• DesertComrade [he/him]
    ·
    1 year ago

    I hate the term abelism it's almost never used in good faith, sure there are some examples of abelism being a problem but the term is so broad and vague like the term people of color, like we're lumping every single disability together.

    The term neurodivergent is much better for example because at least it describes only mental and cognitive disorders.

    Now as for the argument that it is somehow more important to only prioritise people who are disabled otherwise it would be eugenics that's honestly fucking stupid because simply put In a car based world we can't evacuate everyone anyway but with a good network for public transit we might get a larger number of people to safety and that's all that matters

    My least favourite type of tweet is some white woman on twitter victimising herself to give herself a moral advantage, rather than say why she truly wants the society to be car based, and the reason is that cars are individualistic you ride them alone you control the environment in them, this is the true reason people prefer cars.

    • JuneFall [none/use name]
      ·
      edit-2
      1 year ago

      like we’re lumping every single disability together.

      But for large parts the trifecta of being handicapped by society, the devaluation of oneself (in terms of having agency, ability, etc.), being declared morally exterminate cause of "money/a good life/costs for society" (whatever people with power decide) is what does lump everything together. There are more analyses for parts of it and ableism is not fully discussed with what I presented, but there are strong unifying elements which make it so that ableism is influencing a ton.

      Neurodivergence in a similar vein is for me not a subsitute but a complementary thing, which - like ableism - has lots of friction elements in relation to a fictive idealist non existing normativity of how humas are.

      Ableism is online used in a broad manner and might not fit, sometimes people accidentally see something that actually is a problem, which could highlight structural ableism (and in fact public transport as it exists is ableist in large cases, but this doesn't mean it is bad).

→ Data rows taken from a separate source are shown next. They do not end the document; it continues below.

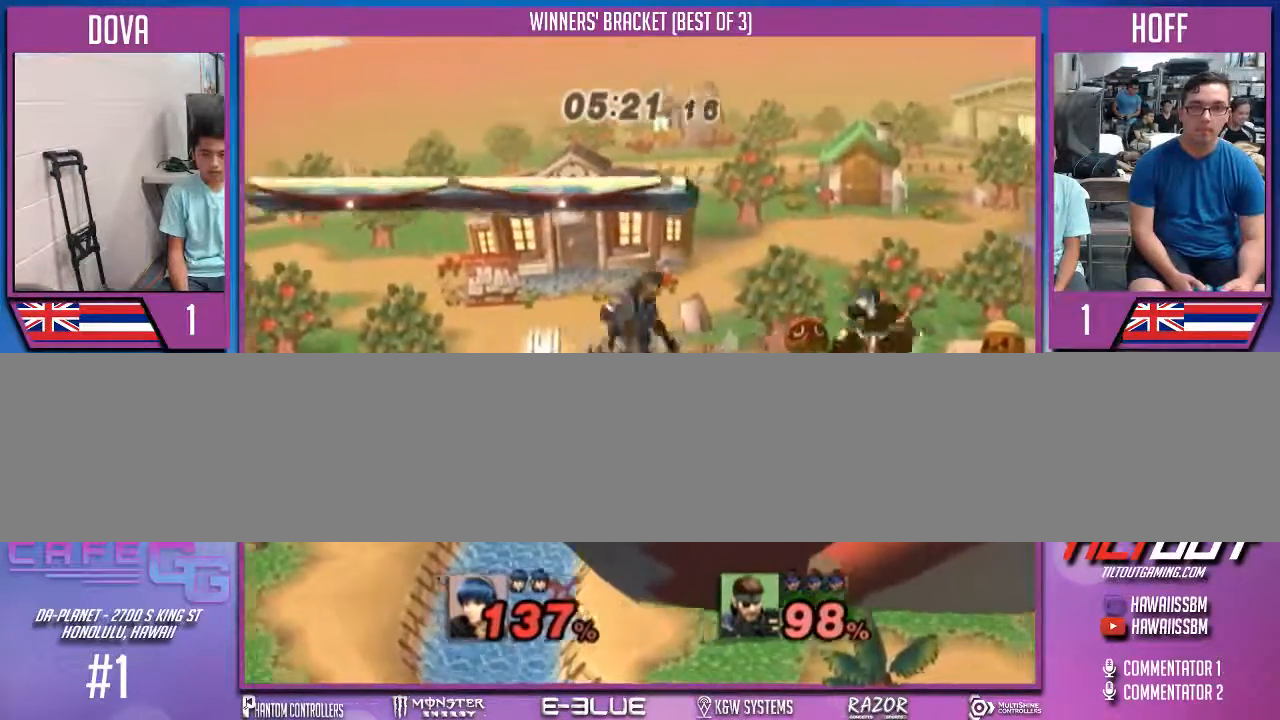
{"buttons": [], "left_stick": "right", "right_stick": "center", "events": [[167, "X", "down"], [200, "X", "up"], [267, "A", "down"], [333, "A", "up"], [467, "left_stick", "right"]]}
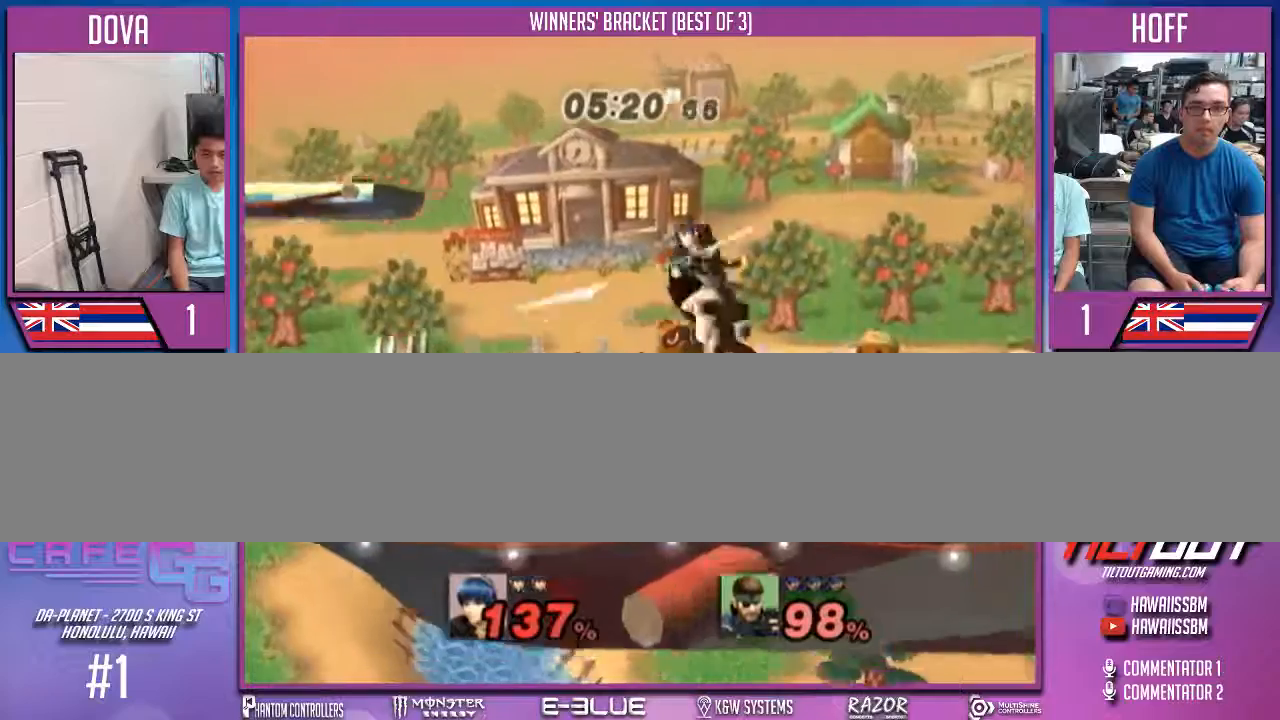
{"buttons": [], "left_stick": "center", "right_stick": "center", "events": [[433, "left_stick", "center"]]}
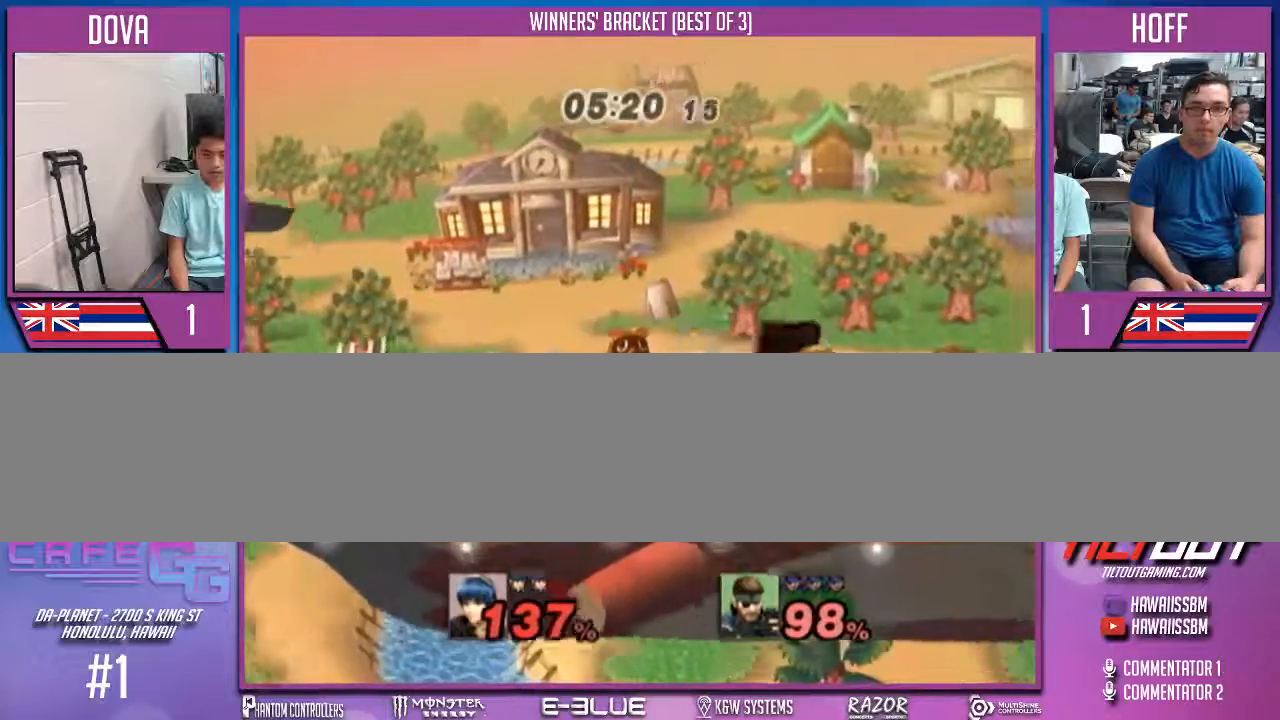
{"buttons": [], "left_stick": "center", "right_stick": "center", "events": [[67, "left_stick", "right"], [167, "left_stick", "center"], [233, "left_stick", "right"], [300, "left_stick", "center"], [367, "left_stick", "left"], [500, "left_stick", "center"]]}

      The person arguing isn't wrong for calling out real problems, they are wrong for paternalizing and instrumentalizing people. They are wrong for not seeing the systematic interactions, like others in this thread mentioned. Without cars there would likely not be that wild fire and not the climate catastrophe.

      If you are arguing for people who can't use current public transport well, that they ought to have priority in cars I am agreeing with you. Then we are talking about human needs, but we won't get to the situation in which poor people will have good public transport or even have cars while rich won't have cars unless we have control over means of production and over the sphere of circulation.

      If you are arguing for a collective societal response to bad stuff you breath in you are arguing for regulations and a consequence of that would be the destruction of sub urbs which are not efficient, you would be arguing for the end of a ton of jobs and better health equipment and power to change the conditions in which people get occupational sicknesses. That she doesn't do that quite.

      I can believe that she did in fact have in the US change houses for environmental reasons, but the solution would be 15 minute cities with good public transport, not cars in sub urbs that she barely can afford.

      I think people are fine with having wrong ideas, but I think the person posting on twitter would've profited from participating in socialist networks of people who are affected.

      The term neurodivergent is much better for example because at least it describes only mental and cognitive disorders.

      I think it is completely fine that you prefer that term. I would argue if pressed that there is nothing that is "only" mental or cognitive, but I do have some ideas of what you mean.

      is that cars are individualistic you ride them alone you control the environment in them, this is the true reason people prefer cars

      Is def. a large influence. Having a safe in door space to breathe and wait for public transportation would be possible, too. But in the world presented there is only a safe space when you alone control it and the public is dangerous and hostile.

    • Huldra [they/them, it/its]
      ·
      1 year ago

      I think thats a personal issue, I see plenty of good faith discourse about ableism and the effects of it, maybe you're just in way too online spaces?